İlişkili Haberler
Mavi Marmara saldırısının ardından Türkiye ile İsrail arasında yaşanan gerginlik, 6 yıl sonra uzlaşmayla sona erdi.
Başbakan Binali Yıldırım, Ankara'dan, İsrail Başbakanı Binyamin Netanyahu ise Roma'dan saat 13.00'te açıklama yaptı.
"İsrail ile ilişkiler normalleşmiştir" diyen Binali Yıldırım, gazetecilerin konuyla ilgili sorularını da yanıtladı.
Binali Yıldırım, şu ifadeleri kullandı:
Müzakerelerle dün itibarıyla mutabakat metni üzerinde uzlaşıldı. Metin iki ülke tarafından parafe edildi. İlişkilerin normale dönmesiyle ilgili süreç başlamış oldu. En kısa sürede büyükelçilikler karşılıklı faal hale getirilecek.
Mavi Marmara gemisine yapılan baskın sonucu diplomatik ilişkilerimizi askıya almıştık. 2013 yılında Netanyahu, Sayın Cumhurbaşkanımızı, o dönemki Başbakanımızı arayarak özür dilemişti. Anlaşmaya yönelik ilk adım atılmıştı.
20 MİLYON DOLAR TAZMİNAT ÖDECEK
Mavi Marmara olayında hayatını kaybeden vatandaşlarımızın yakınlarına tazminat ödenecektir. Bu tazminat miktarı da 20 milyon dolar tutarındadır. Jerusalem Post gazetesinin Ortadoğu Temsilcisi Ariel Ben Solomon, İsrail'de aşırı sağ destekçilerinin bu tazminata karşı çıktığını söyledi.
10 BİN TONLUK YARDIM
Mutabakatın bu kadar uzun sürmesinin asıl maddesi ise Gazze'de yaşayan Filistinlilerin günlük yaşamında karşı karşıya kaldıkları zorluklardır, izolasyondur ve dış dünyadan gerekli yardımları, desteği İsrail'in engellemesinden dolayı elde edememeleridir. Bu hususta uzun görüşmeler yapıldı ve nihayet burada bir karara varılmış durumda. Bu amaca yönelik olarak önümüzdeki cuma günü ilk gemimiz İsrail'in Aşdod Limanı'na 10 bin tonu aşkın insani yardımla hareket edecek.

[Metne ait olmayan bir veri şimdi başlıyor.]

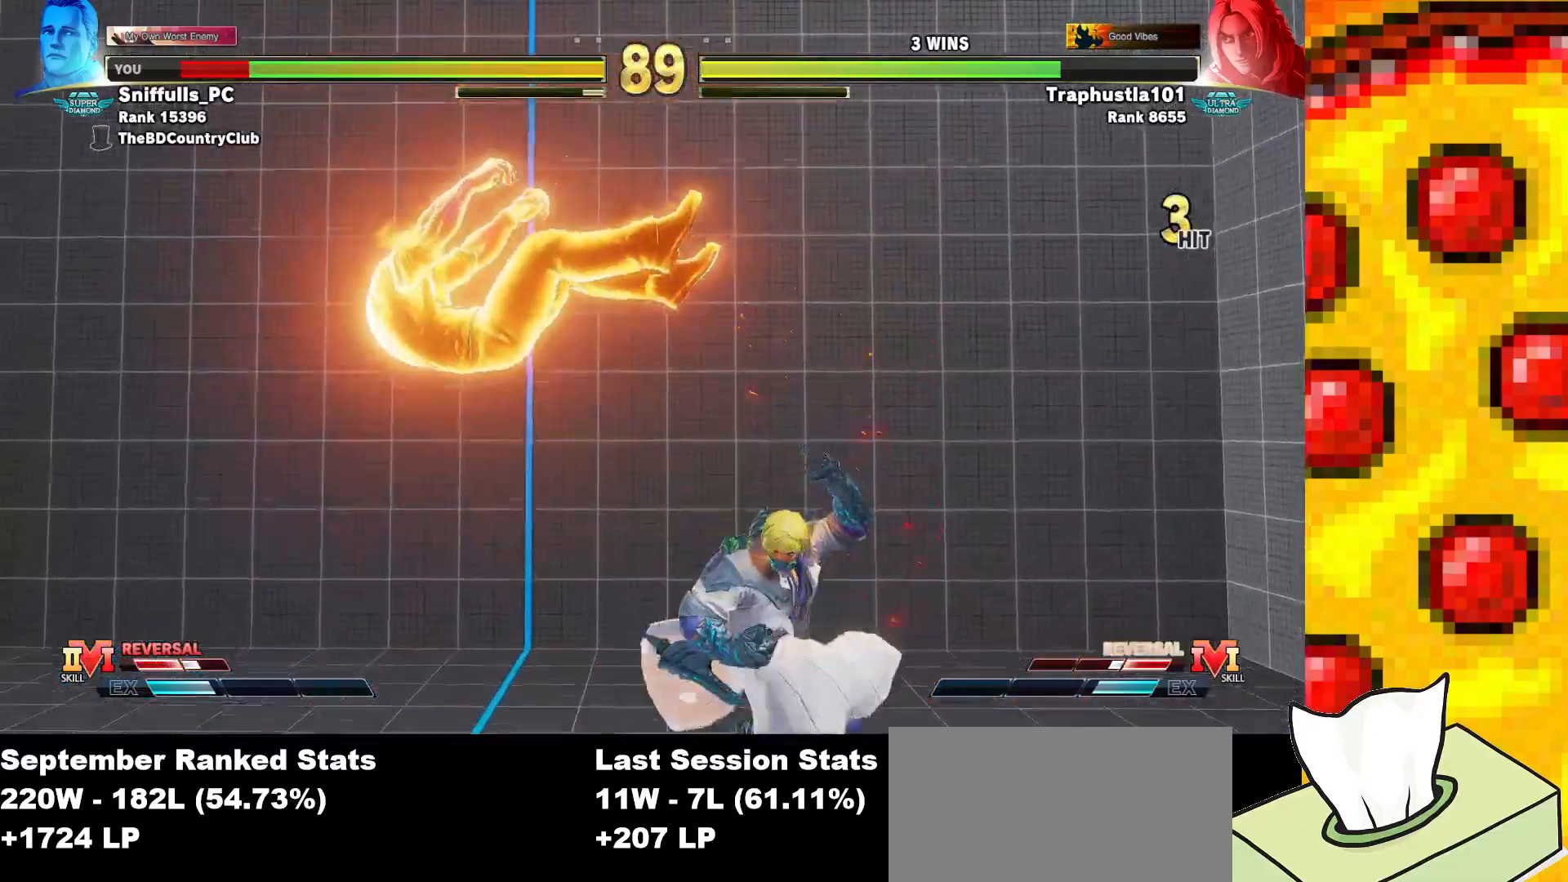
{"buttons": ["DPAD_LEFT"], "events": [[17, "DPAD_DOWN", "up"], [33, "DPAD_LEFT", "up"], [133, "DPAD_LEFT", "down"], [150, "DPAD_LEFT", "up"], [233, "DPAD_LEFT", "down"]]}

DOSTLUK HASTANESİ AÇILACAK
Elektrik ve su ihtiyacının karşılanması için çalışmalara başlanacak. Gazze'de inaşaatı tamamalanan 200 yataklı dostluk hastanesinin bir an önce hizmete alınması mutabakatı yer alıyor.
TOKİ'nin Gazze'de konut projesi var. Bunun da önünü bu şekilde açmış oluyoruz. Cenin bölgesindeki Erez sanayi bölgesinin yapımına hız verilmesi konusu da yine bu mutabakat çerçevesinde mümkün hale geliyor. Varılan mutabakatın ülkemize, Filistinli kardeşlerimize hayırlı, uğurlu olmasını diliyoruz.
İMZALAR YARIN ATILACAK
Bu mutabakatla İsrail'le ilişkiler normalleşmiş oluyor. Mutabakat metni yarın Dışişleri Müsteşarımız Türkiye tarafından ve İsrail tarafından da muhatabı ile imzalanacak. O imzadan sonra onay süreçleri var.
Gazze bölgesi başta olmak üzere Filistin'e topyekun uygulanan ambargo Türkiye'nin öncülüğünde büyük ölçüde kalkmış oluyor. Diğer yandan da Mavi Marmara'da hayatını kaybeden vatandaşlarımıza tazminat ödenmesi şartı yerine gelmiş oluyor. En önemlisi de İsrail'in 2010'da gerçekleşen bu baskından dolayı Türkiye'den özür dilemesi sağlanmış oluyor. Hayırlı uğurlu olsun.
YARDIMLAR AFAD ÖNCÜLÜĞÜNDE
Yardım AFAD koordinasyonunda olacak, tabii buna katılan özel, kamu birçok kurum var.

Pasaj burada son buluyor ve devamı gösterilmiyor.